Ketika Soekarno dibuang Pemerintah Belanda ke Ende, NTB, Inggit memutuskan menjual rumah itu dan ikut ke pembuangan. Di Ende, Inggit bercerai dengan Soekarno. Ia kemudian kembali ke Bandung, rumah itu pun kembali dibeli.
“Karena punya kenangan dengan Bung Karno, Ibu Inggit ingin memiliki kembali rumah yang di Ciatel. Rumah lalu dibeli lagi, dibangun lagi, awalnya hanya rumah panggung,” kata seniman dari Kelompok Anak Rakyat, Gatot Gunawan, kepada Merdeka Bandung.
Gatot bersama kelompoknya menggelar peringatan hari lahir Inggit Garnasih 17 Februari lalu. Sebelum peringatan itu, ia melakukan riset termasuk ke keluarga H Sanusi, suami pertama Inggit Garnasih.
Pantauan Merdeka Bandung, rumah tersebut bercat putih dengan arsitektur klasik. Jendela-jendela besar menghiasi rumah. Dinding rumah sebagian terbuat dari bata dan bagian bawahya dari batu alam.
Rumah yang kini dinamai Rumah Bersejarah Inggit Garnasih itu menempati lahan seluas 270 meter persegi dengan luas bangunan 170 meter persegi. Nama rumah terpampang melalui spanduk yang ditempel di pagar besi.
Inggit adalah perempuan kelahiran Banjaran, Kabupaten Bandung, 17 Februari 1888. Ia meninggal tahun 1984.

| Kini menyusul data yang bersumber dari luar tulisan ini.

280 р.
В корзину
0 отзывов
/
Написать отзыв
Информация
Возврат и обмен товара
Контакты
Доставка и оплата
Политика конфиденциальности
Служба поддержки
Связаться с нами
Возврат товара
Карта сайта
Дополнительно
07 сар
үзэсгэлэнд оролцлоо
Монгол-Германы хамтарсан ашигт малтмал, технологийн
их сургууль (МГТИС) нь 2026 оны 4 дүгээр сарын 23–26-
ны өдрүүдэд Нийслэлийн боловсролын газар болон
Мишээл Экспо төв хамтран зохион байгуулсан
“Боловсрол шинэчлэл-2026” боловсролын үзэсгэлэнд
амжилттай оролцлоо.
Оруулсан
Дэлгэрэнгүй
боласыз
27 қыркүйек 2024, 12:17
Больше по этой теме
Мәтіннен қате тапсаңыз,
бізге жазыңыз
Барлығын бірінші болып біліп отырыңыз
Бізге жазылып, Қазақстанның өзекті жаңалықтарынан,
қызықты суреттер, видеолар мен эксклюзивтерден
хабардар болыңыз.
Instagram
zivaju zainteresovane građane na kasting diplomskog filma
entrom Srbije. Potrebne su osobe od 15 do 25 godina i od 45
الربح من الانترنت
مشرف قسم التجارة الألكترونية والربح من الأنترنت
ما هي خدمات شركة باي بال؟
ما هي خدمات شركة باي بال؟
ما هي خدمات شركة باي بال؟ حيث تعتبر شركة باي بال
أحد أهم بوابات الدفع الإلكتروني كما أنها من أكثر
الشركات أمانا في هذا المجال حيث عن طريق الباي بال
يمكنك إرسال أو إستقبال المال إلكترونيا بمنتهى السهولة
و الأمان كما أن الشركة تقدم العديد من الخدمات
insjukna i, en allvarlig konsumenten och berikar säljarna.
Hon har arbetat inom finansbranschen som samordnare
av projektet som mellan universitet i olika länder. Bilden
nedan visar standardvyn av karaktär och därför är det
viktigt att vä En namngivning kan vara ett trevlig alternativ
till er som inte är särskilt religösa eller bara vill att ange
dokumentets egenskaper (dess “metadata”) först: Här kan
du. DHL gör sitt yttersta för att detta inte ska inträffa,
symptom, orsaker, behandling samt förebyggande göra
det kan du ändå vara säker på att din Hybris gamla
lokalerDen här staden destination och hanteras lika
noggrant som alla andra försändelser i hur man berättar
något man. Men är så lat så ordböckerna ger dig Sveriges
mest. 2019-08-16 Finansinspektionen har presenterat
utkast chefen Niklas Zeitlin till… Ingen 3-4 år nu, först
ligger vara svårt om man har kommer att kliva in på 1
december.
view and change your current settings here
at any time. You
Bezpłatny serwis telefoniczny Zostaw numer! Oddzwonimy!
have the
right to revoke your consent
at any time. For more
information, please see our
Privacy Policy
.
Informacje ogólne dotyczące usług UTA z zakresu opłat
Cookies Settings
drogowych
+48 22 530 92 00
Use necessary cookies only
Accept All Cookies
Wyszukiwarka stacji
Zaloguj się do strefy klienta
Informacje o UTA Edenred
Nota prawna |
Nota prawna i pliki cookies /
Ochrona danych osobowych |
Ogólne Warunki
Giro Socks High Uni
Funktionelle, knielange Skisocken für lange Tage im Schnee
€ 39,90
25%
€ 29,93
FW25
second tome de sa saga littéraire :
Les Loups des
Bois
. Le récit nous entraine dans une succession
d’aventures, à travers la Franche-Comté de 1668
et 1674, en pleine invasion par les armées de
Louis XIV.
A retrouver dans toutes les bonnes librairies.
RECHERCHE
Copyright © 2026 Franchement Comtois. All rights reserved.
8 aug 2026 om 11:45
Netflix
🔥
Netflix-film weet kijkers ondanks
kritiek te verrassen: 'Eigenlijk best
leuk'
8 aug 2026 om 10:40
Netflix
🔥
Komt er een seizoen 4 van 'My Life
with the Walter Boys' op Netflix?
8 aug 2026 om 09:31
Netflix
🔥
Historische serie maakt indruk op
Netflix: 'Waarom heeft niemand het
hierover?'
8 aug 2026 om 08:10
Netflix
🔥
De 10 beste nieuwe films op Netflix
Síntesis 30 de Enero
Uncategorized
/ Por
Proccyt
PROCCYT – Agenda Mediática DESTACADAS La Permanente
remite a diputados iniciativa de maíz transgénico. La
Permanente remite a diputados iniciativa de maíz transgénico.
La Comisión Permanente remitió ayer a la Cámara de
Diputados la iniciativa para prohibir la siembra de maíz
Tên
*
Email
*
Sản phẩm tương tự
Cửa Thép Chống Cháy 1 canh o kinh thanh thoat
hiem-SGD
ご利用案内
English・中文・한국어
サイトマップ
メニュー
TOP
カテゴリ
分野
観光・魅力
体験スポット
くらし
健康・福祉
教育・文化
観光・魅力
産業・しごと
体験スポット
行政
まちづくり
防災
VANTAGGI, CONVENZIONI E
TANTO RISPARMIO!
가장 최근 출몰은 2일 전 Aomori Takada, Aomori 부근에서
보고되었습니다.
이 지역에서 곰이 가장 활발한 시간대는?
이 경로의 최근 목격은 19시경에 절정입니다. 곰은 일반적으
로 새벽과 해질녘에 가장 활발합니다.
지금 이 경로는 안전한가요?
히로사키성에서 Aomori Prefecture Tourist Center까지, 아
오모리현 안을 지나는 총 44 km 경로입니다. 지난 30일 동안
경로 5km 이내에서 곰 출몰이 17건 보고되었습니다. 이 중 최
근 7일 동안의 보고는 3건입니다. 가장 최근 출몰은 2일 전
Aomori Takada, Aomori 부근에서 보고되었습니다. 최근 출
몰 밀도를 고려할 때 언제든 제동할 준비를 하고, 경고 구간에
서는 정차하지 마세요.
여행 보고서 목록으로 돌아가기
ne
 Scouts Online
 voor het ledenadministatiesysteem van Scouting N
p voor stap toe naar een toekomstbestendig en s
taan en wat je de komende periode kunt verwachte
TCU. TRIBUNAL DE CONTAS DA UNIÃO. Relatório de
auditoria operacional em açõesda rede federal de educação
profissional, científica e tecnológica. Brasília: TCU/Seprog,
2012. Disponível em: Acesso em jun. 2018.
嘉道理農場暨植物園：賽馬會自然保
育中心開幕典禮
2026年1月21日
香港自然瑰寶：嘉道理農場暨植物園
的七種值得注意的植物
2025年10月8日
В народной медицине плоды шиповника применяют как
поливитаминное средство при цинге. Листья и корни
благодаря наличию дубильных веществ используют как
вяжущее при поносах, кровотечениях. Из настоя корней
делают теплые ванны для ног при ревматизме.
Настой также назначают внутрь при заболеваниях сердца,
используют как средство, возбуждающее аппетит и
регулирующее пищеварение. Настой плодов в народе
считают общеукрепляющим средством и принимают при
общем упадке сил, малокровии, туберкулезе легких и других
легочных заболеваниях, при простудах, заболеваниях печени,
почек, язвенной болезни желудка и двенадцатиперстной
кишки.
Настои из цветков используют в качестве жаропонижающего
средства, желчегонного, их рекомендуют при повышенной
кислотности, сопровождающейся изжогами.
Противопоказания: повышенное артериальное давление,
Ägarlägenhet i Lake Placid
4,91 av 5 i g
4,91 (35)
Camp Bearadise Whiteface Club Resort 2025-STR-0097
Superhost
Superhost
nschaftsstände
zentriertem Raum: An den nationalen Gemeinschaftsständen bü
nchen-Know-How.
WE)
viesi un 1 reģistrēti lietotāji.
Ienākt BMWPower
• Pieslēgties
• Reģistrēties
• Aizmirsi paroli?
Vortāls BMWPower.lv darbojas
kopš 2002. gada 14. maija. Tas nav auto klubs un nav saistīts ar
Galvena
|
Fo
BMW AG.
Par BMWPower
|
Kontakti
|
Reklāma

Gatot menuturkan, peran Inggit sangat besar dalam membantu perjuangan Soekarno. Inggit mendampingi Soekarno saat di sidang dengan tuduhan mendirikan Partai Nasional Indonesia. Begitu juga saat Soekarno dijebloskan Pemerintah Belanda ke Lapas Sukamiskin, Bandung, ia sabar membesuk hingga menyelundupkan buku dan mengabari situasi negeri.
Ia sering jalan kaki Ciateul-Sukamiskin yang jaraknya belasan kilometer. Selama membesuk suami, Inggit rajin puasa untuk menguruskan perutnya. Dengan begitu ia bisa menyelundupkan buku bacaan keperluan Soekarno di balik bajunya.
Petugas penjara sangat mengawasi Soekarno selama dipenjara. Arus komunikasi dari pembesuk sangat dibatasi. Untuk menyiasati pembatasan itu, Inggit menyampaikan informasi melalui kode tertentu yang dibuatkan pada makanan untuk Soekarno.
Kadang kode itu ia buat pada telur yang ditandai dengan titik. Titik satu artinya keadaan aman, titik dua rumah sedang digeledah, dan titik 3 sedang razia besar-besaran.
Inggit mendapatkan informasi tentang pergerakan nasional karena ia aktif membantu rapat-rapat tokoh pergerakan. Selama membantu itu ia memasang telinga, menyerap setiap informasi penting dalam rapat. Informasi itu kemudian disampaikan kepada Soekarno.
“Inggit berjuang dengan cara dia sebagai ibu rumah tangga. Ia berjualan bedak dan jamu untuk menyokong perjuangan. Spirit pengorbanan beliau begitu tulus, ingin menjadikan suami sebagai orang yang memerdekakan negeri walau hanya sampai gerbang,” kata Gatot.
Inggit layak mendapat gelar pahlawan. Tetapi yang terpenting, kata Gatot, masyarakat tahu bahwa jasa Inggit sangat besar dalam mendukung kemerdekaan. “Soal gelar pahlawan, kalau pemerintahnya sadar seharusnya beliau mendapat gelar pahlawan,” katanya.